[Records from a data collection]
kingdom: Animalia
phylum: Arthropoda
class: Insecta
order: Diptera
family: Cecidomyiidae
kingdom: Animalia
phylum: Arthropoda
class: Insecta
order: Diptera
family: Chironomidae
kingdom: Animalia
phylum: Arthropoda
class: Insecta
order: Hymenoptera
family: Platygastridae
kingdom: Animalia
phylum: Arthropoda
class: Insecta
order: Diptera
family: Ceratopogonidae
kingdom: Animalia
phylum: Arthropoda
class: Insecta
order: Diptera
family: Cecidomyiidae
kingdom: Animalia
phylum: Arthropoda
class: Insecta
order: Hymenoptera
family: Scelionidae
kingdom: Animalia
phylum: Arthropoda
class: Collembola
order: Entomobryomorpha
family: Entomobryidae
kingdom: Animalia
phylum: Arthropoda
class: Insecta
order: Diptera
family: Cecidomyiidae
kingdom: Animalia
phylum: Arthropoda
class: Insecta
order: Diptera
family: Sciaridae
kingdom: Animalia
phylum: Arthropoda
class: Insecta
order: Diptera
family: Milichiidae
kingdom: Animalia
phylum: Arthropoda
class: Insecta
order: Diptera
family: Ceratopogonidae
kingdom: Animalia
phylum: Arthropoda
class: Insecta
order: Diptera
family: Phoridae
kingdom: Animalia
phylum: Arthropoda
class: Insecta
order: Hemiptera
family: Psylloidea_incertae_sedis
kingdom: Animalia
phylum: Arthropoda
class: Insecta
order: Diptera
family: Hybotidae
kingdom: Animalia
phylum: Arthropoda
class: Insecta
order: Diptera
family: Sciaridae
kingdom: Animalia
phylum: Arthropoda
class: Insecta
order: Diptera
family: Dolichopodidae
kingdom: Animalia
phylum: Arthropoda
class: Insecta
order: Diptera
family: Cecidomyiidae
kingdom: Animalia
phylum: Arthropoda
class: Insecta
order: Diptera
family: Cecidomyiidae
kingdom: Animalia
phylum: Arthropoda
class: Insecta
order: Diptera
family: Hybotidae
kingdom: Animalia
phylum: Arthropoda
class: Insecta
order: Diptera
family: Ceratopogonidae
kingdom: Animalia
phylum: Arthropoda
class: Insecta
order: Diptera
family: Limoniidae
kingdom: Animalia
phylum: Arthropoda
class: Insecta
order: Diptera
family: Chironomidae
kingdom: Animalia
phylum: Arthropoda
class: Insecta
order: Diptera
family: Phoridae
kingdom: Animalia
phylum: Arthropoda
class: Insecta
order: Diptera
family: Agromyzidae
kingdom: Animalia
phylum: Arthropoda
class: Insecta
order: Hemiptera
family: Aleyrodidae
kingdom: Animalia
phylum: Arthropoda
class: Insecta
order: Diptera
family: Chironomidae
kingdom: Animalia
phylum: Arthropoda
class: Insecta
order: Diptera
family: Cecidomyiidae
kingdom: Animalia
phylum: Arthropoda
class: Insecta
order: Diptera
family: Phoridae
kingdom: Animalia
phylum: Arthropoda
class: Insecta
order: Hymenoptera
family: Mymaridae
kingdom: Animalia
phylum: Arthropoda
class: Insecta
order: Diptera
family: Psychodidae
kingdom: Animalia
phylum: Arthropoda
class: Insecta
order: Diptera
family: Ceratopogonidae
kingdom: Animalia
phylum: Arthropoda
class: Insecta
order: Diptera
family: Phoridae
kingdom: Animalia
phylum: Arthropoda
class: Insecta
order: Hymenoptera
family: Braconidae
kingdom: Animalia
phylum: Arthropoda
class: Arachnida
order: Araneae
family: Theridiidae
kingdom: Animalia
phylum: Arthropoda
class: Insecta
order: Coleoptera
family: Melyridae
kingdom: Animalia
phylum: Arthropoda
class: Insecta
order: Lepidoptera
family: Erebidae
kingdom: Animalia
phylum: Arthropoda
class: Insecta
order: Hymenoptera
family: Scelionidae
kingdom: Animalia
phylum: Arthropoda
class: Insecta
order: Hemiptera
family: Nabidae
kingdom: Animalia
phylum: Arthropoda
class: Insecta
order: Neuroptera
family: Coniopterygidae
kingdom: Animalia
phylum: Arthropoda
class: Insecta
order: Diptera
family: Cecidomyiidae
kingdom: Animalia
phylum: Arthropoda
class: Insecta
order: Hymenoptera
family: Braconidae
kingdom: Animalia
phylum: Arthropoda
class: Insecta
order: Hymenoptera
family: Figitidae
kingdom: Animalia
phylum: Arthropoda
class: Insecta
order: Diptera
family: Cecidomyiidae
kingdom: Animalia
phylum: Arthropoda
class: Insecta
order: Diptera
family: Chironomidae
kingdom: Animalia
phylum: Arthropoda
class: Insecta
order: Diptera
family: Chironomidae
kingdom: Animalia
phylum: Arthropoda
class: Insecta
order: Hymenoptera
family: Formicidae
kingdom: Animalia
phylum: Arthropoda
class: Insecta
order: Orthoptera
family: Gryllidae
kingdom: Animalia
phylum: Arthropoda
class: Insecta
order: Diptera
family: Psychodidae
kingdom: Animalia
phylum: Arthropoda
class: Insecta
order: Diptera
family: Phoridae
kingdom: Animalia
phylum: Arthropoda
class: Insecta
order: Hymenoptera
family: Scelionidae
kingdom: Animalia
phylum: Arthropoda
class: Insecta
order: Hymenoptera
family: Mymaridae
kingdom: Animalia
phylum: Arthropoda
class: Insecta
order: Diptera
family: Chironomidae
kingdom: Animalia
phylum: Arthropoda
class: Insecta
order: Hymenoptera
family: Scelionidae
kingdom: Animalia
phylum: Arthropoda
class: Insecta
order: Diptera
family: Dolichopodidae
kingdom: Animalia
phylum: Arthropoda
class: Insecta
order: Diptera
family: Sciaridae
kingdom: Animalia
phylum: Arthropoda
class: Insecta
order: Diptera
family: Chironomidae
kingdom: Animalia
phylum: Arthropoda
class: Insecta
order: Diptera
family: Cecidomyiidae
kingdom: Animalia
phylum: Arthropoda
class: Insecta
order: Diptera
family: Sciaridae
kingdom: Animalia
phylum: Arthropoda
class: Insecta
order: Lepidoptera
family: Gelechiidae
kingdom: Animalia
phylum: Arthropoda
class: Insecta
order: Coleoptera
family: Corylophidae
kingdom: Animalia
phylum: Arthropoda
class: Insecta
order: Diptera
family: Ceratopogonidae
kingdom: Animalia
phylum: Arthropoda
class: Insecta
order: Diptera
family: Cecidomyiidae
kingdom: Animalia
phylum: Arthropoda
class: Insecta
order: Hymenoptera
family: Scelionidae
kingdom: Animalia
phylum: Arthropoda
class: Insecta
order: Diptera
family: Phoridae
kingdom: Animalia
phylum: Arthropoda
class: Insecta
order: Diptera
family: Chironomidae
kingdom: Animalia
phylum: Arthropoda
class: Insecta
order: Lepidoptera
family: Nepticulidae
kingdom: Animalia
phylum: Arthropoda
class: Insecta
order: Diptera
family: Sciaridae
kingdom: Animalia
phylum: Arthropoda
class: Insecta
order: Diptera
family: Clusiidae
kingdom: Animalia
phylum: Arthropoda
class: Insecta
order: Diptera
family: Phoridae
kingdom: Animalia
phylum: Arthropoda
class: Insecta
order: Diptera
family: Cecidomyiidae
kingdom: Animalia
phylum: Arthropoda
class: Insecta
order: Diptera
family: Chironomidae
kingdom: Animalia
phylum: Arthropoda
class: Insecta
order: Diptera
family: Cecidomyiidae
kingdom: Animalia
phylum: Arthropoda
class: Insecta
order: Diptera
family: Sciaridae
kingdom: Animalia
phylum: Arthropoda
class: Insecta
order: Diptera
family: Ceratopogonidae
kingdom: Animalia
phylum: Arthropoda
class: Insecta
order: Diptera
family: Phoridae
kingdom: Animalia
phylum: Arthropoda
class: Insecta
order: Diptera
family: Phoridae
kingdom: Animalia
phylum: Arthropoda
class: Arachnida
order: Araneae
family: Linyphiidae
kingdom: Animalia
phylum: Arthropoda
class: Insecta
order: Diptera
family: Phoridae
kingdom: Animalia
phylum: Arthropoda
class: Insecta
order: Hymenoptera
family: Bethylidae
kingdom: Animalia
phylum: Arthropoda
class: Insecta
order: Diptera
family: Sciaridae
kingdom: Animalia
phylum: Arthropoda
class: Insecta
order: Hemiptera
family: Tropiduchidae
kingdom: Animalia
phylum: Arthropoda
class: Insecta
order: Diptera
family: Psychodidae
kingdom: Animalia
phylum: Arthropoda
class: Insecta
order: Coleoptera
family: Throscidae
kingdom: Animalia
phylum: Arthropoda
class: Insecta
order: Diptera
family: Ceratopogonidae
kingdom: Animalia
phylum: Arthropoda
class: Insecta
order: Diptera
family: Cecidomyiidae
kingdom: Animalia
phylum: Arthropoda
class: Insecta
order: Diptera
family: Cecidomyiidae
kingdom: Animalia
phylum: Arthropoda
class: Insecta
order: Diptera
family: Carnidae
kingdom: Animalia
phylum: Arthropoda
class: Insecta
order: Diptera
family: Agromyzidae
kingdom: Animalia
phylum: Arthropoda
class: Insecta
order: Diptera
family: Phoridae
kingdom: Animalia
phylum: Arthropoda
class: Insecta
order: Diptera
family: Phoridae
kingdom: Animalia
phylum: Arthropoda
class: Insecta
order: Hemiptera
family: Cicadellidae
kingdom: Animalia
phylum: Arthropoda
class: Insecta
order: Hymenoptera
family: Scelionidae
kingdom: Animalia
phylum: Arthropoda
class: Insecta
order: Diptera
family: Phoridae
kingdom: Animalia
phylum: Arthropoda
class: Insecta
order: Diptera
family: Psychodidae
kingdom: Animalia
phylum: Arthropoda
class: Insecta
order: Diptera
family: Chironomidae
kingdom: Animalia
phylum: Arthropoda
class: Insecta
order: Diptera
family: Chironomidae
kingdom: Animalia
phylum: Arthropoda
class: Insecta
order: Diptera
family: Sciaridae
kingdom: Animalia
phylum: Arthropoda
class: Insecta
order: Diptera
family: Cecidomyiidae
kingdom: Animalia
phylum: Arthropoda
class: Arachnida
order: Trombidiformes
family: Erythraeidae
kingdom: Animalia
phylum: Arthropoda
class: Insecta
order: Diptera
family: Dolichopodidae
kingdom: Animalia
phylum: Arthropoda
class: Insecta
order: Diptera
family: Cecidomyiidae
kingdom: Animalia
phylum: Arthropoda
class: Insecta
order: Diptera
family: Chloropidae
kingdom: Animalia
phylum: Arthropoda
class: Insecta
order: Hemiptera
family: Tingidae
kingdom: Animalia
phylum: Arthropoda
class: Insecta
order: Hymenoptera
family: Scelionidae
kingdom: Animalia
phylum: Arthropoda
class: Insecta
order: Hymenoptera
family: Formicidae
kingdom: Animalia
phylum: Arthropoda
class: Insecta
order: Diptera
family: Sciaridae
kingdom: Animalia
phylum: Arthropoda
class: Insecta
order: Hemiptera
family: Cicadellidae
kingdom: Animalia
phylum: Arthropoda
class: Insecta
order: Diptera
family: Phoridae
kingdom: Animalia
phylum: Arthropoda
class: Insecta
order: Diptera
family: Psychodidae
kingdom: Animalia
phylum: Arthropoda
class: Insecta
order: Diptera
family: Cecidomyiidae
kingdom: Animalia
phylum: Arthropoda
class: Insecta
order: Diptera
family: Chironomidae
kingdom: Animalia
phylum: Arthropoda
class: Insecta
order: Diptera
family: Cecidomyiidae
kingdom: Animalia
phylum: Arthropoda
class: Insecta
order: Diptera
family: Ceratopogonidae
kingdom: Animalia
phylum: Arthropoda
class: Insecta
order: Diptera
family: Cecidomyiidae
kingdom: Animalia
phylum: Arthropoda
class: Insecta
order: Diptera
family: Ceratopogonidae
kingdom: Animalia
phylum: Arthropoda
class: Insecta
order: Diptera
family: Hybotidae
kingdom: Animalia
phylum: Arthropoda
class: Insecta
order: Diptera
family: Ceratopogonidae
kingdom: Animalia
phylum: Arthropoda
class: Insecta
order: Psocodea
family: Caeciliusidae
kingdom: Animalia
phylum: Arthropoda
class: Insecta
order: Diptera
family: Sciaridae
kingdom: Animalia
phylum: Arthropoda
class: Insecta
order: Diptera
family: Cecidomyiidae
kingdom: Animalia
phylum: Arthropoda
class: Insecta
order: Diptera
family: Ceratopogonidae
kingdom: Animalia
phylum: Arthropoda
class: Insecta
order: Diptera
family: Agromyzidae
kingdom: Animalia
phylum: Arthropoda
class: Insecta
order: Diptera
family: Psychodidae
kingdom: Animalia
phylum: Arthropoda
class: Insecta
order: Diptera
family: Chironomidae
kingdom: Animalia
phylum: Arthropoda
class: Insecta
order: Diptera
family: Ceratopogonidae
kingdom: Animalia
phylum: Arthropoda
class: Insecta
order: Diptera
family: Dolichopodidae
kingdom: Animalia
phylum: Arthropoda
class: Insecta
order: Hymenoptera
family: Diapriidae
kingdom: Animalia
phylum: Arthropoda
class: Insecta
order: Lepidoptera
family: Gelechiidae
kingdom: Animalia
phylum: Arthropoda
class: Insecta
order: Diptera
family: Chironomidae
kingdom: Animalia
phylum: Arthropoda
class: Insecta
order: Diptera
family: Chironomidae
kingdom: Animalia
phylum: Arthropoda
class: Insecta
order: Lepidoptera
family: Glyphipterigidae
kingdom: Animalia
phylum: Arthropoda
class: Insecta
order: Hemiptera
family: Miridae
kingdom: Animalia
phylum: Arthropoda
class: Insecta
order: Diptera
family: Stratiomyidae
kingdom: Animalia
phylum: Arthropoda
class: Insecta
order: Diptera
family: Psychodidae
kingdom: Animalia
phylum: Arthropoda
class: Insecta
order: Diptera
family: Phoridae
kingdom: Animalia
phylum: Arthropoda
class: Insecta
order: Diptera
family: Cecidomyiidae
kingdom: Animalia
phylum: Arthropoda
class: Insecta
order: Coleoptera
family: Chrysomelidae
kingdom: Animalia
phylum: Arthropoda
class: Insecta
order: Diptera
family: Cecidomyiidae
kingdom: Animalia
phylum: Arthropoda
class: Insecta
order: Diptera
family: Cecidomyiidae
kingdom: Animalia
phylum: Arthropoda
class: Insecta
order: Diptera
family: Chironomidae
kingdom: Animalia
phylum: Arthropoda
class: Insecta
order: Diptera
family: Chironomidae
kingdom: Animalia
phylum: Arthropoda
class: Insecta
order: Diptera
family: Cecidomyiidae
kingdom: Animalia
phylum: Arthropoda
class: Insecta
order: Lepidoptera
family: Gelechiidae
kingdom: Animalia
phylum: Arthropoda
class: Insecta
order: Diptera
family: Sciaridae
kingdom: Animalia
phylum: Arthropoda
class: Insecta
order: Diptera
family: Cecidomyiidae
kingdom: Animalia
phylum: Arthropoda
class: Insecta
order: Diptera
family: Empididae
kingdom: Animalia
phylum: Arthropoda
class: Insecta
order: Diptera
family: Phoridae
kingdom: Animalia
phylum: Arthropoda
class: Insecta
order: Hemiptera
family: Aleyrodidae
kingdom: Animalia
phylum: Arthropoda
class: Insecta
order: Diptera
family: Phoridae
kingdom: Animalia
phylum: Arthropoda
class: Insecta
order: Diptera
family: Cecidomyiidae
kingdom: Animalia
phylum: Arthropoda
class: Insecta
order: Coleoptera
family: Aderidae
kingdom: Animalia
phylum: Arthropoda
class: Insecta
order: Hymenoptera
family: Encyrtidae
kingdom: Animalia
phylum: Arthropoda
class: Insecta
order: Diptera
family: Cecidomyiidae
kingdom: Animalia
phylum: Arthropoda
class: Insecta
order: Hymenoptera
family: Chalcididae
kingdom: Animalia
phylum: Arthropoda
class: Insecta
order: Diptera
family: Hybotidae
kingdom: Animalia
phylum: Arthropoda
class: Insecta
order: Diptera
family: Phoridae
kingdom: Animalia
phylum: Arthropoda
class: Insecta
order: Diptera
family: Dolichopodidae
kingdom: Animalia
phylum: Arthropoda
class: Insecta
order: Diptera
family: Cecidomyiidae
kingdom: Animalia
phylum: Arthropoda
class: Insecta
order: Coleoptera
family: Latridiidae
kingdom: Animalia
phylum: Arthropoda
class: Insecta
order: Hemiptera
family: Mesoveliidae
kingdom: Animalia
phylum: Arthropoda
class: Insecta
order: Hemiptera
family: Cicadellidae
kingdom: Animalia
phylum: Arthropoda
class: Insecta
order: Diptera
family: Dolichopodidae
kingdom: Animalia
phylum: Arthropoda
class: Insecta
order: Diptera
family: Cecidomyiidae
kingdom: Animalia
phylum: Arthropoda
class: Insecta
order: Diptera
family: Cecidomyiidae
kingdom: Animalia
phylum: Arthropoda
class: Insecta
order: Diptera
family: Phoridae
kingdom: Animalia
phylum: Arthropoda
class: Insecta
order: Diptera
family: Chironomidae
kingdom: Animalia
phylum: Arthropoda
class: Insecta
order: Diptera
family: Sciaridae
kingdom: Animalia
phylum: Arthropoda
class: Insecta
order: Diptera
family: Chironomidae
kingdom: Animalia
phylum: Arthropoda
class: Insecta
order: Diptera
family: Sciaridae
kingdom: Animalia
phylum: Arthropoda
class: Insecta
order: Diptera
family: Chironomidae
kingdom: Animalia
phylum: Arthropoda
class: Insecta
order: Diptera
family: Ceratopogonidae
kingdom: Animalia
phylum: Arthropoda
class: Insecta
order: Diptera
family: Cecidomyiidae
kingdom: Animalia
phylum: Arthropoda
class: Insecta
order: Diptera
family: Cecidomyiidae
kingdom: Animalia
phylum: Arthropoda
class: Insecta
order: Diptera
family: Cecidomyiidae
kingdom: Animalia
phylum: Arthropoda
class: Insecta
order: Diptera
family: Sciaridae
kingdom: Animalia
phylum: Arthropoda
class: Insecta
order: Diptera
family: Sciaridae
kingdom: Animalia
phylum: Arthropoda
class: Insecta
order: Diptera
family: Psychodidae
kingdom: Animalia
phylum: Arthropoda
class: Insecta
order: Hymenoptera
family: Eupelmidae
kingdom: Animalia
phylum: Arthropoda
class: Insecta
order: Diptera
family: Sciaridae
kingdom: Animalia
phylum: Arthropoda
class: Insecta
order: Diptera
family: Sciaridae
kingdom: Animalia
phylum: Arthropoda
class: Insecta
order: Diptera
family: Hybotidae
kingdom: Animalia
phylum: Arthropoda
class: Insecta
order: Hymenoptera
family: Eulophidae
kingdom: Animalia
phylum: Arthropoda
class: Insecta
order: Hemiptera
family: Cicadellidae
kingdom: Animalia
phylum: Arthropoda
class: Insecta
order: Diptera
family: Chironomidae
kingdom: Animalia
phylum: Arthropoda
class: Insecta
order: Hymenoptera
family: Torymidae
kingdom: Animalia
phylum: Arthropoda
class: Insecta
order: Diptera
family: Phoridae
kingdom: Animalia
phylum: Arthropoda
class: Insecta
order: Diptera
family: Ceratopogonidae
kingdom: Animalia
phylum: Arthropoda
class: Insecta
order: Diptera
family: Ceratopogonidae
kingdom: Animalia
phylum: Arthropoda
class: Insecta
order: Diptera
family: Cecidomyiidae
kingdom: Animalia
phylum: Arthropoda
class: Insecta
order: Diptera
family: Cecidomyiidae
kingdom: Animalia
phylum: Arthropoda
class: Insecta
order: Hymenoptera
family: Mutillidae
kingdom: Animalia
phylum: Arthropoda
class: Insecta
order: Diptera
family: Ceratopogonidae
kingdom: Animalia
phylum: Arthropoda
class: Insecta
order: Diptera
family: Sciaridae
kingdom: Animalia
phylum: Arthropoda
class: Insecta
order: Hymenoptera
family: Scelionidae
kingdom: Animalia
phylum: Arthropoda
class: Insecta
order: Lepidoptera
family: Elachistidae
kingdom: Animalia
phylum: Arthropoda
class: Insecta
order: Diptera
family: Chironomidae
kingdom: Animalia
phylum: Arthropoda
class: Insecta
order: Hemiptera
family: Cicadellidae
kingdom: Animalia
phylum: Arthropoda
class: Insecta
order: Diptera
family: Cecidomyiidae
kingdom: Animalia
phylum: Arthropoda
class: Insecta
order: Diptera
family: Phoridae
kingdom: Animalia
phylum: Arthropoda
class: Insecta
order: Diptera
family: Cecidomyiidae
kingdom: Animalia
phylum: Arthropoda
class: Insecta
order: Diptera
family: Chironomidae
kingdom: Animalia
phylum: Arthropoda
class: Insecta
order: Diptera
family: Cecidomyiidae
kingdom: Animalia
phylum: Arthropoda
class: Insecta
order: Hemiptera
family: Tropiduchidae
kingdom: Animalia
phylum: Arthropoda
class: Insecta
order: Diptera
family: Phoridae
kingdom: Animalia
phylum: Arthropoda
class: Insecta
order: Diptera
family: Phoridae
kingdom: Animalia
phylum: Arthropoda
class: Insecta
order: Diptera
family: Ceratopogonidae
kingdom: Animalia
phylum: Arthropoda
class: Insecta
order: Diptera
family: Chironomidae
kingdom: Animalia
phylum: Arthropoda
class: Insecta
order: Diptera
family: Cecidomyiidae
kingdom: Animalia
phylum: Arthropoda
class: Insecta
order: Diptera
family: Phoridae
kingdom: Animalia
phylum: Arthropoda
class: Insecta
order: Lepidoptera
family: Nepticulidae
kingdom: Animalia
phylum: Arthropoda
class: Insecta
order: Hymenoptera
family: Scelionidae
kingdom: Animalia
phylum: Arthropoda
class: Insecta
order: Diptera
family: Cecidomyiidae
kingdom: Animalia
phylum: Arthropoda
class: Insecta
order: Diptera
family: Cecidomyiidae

◆ **EXERCISE OBJECTIVE**
Return the data without any changes, from its first line through the line that contains "order: Entomobryomorpha", with that line included.

◆ **RESULT FOR THIS TASK**
kingdom: Animalia
phylum: Arthropoda
class: Insecta
order: Diptera
family: Cecidomyiidae
kingdom: Animalia
phylum: Arthropoda
class: Insecta
order: Diptera
family: Chironomidae
kingdom: Animalia
phylum: Arthropoda
class: Insecta
order: Hymenoptera
family: Platygastridae
kingdom: Animalia
phylum: Arthropoda
class: Insecta
order: Diptera
family: Ceratopogonidae
kingdom: Animalia
phylum: Arthropoda
class: Insecta
order: Diptera
family: Cecidomyiidae
kingdom: Animalia
phylum: Arthropoda
class: Insecta
order: Hymenoptera
family: Scelionidae
kingdom: Animalia
phylum: Arthropoda
class: Collembola
order: Entomobryomorpha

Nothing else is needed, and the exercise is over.